(RECORDS SUPPLIED begins)
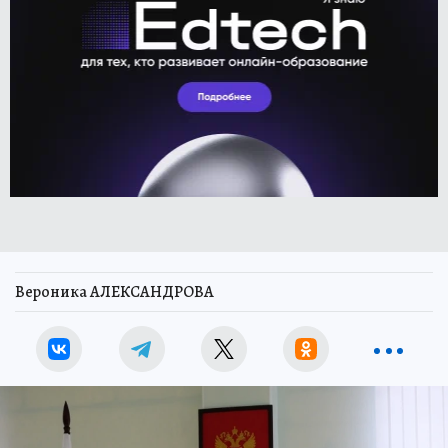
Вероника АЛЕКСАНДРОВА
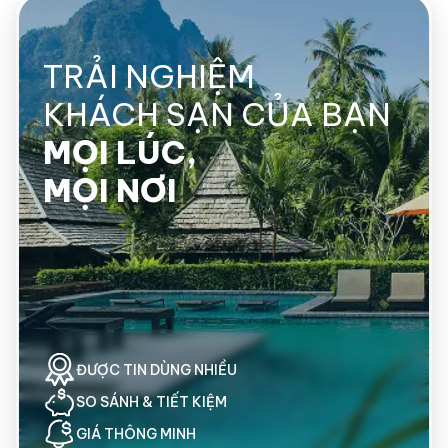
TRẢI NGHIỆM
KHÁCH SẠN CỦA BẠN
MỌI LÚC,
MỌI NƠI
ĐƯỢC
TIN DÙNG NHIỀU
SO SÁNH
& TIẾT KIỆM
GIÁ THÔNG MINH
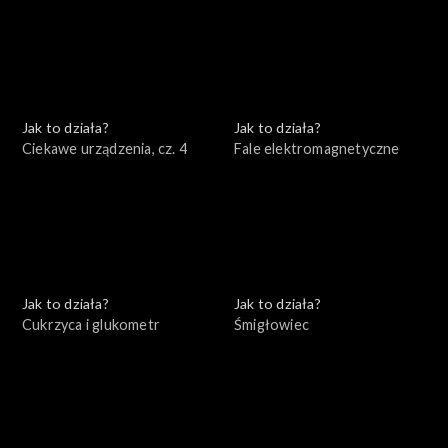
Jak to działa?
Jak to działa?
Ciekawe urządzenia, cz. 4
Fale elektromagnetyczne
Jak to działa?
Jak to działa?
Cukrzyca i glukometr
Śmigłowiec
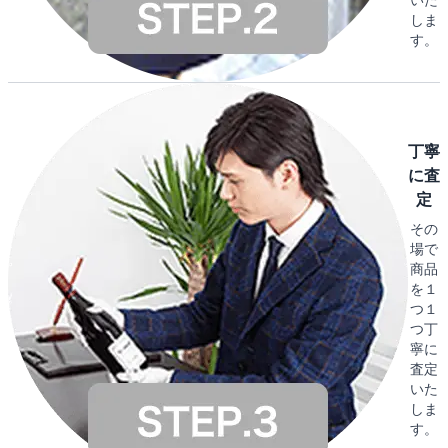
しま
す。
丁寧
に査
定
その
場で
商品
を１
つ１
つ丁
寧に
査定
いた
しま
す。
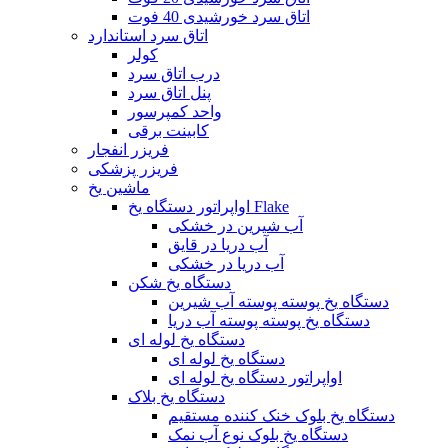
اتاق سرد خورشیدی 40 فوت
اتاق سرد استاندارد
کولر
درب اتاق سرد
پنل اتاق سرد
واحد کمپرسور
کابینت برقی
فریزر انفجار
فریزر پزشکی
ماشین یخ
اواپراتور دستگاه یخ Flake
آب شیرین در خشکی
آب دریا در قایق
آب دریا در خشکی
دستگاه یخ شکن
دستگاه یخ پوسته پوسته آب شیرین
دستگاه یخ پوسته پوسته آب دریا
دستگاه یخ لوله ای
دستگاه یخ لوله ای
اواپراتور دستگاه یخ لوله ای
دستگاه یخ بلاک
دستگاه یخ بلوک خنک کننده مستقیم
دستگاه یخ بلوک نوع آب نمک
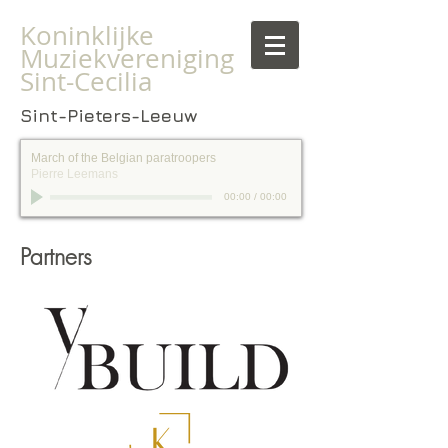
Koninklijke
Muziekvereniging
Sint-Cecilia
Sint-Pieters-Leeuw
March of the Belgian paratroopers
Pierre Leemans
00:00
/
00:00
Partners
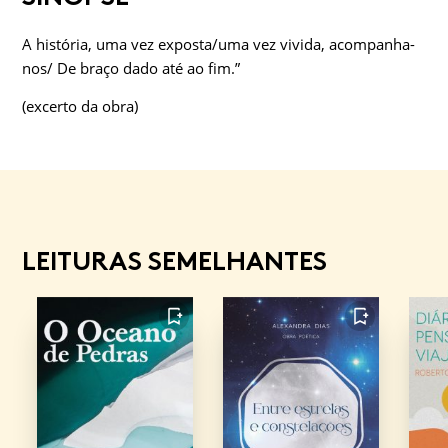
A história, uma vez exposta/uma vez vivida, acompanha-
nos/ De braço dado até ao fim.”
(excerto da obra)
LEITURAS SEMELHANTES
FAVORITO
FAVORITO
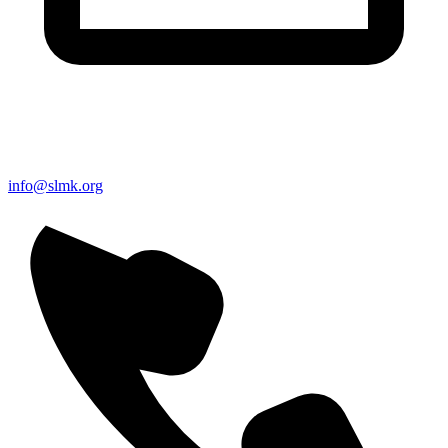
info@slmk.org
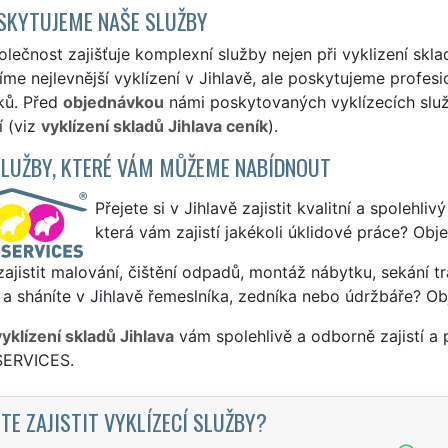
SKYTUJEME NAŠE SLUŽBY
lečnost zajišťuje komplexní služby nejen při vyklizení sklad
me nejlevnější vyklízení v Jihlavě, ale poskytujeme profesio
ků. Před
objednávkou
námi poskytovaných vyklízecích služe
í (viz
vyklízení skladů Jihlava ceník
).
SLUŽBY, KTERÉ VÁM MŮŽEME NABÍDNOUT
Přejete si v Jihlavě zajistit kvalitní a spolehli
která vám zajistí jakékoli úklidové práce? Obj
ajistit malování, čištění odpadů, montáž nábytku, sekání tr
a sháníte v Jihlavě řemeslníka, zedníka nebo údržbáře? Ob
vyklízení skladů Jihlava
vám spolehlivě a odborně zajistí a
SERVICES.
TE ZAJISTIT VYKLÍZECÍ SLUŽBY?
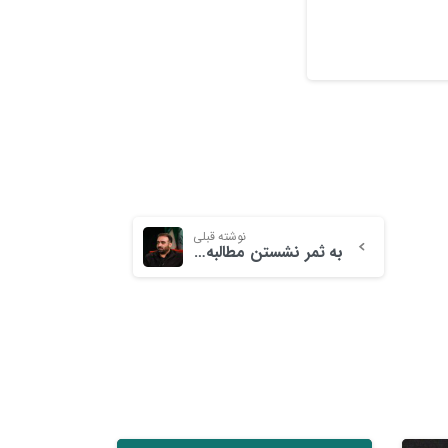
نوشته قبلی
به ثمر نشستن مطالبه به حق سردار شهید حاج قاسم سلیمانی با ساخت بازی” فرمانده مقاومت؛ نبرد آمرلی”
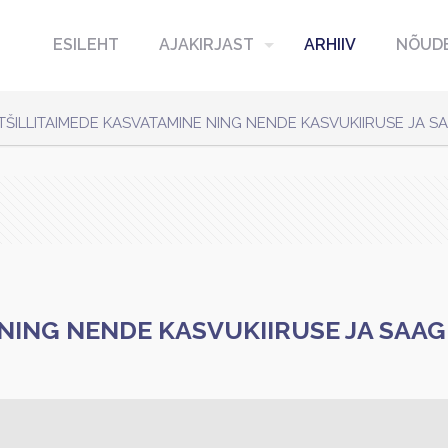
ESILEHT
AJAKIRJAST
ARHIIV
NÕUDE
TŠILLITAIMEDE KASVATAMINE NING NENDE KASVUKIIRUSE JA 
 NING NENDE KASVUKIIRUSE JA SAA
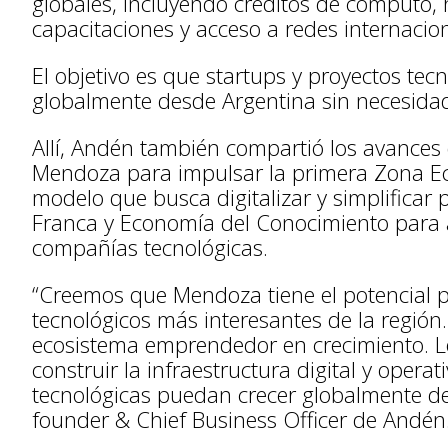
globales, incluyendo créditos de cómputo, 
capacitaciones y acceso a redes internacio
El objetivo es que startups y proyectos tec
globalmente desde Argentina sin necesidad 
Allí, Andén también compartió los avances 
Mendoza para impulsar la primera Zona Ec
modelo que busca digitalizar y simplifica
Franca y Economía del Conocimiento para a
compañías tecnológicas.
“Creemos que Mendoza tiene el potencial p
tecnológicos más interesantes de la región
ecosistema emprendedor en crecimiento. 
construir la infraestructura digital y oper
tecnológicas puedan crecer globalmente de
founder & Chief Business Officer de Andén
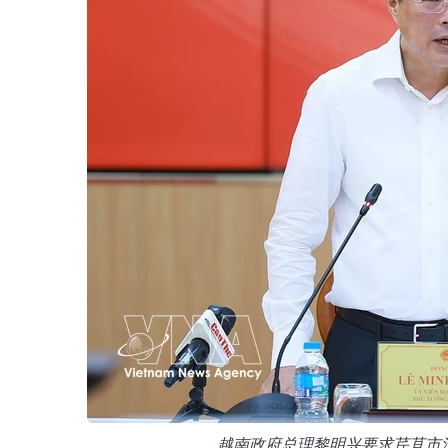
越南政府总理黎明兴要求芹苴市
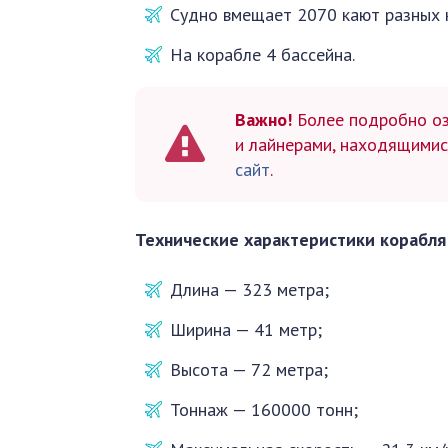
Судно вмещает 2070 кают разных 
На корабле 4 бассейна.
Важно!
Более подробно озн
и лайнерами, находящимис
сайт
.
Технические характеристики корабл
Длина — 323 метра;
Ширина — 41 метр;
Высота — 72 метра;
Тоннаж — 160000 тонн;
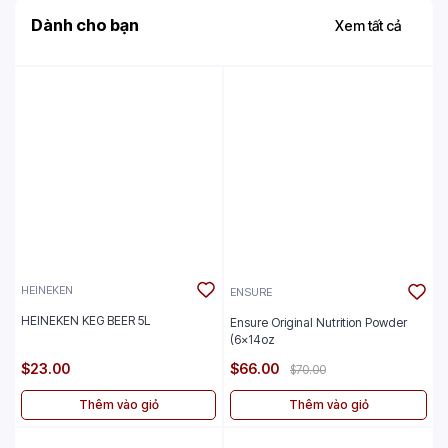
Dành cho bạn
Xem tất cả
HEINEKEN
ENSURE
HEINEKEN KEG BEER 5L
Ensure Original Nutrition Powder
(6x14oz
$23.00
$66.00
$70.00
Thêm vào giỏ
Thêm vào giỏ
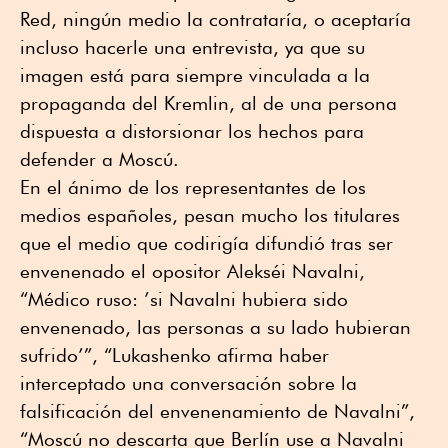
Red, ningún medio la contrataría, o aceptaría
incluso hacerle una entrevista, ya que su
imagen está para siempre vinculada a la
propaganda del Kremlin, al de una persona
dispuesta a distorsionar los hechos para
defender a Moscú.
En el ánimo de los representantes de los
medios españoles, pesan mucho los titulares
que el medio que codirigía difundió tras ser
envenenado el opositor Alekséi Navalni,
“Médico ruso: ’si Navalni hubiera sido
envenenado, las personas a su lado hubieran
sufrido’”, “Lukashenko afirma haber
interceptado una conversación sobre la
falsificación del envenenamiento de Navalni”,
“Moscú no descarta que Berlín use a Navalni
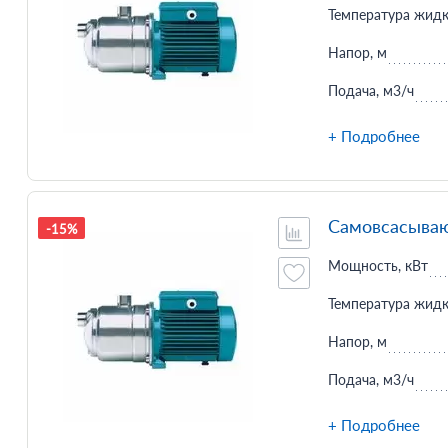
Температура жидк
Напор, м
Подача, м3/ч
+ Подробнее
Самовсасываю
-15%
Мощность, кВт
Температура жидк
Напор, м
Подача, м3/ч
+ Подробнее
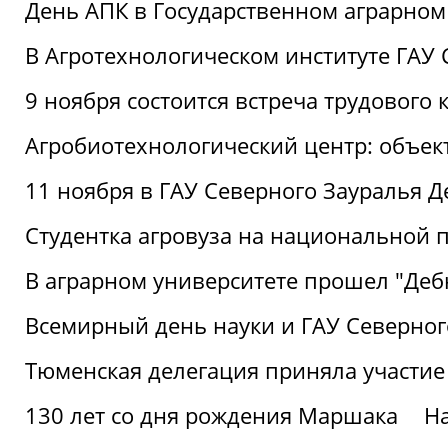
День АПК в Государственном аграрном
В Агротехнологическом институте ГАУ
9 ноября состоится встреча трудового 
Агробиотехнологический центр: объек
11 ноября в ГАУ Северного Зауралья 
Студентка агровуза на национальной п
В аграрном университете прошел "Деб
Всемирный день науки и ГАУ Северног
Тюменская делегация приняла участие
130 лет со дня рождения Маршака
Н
(RECORDS SUPPLIED ends)
▶ ASSIGNED TASK:
Look through the entries above. Extract each line with the word "globalmente".

▶ EXERCISE SOLUTION:
globalmente desde Argentina sin necesidad 
tecnológicas puedan crecer globalmente de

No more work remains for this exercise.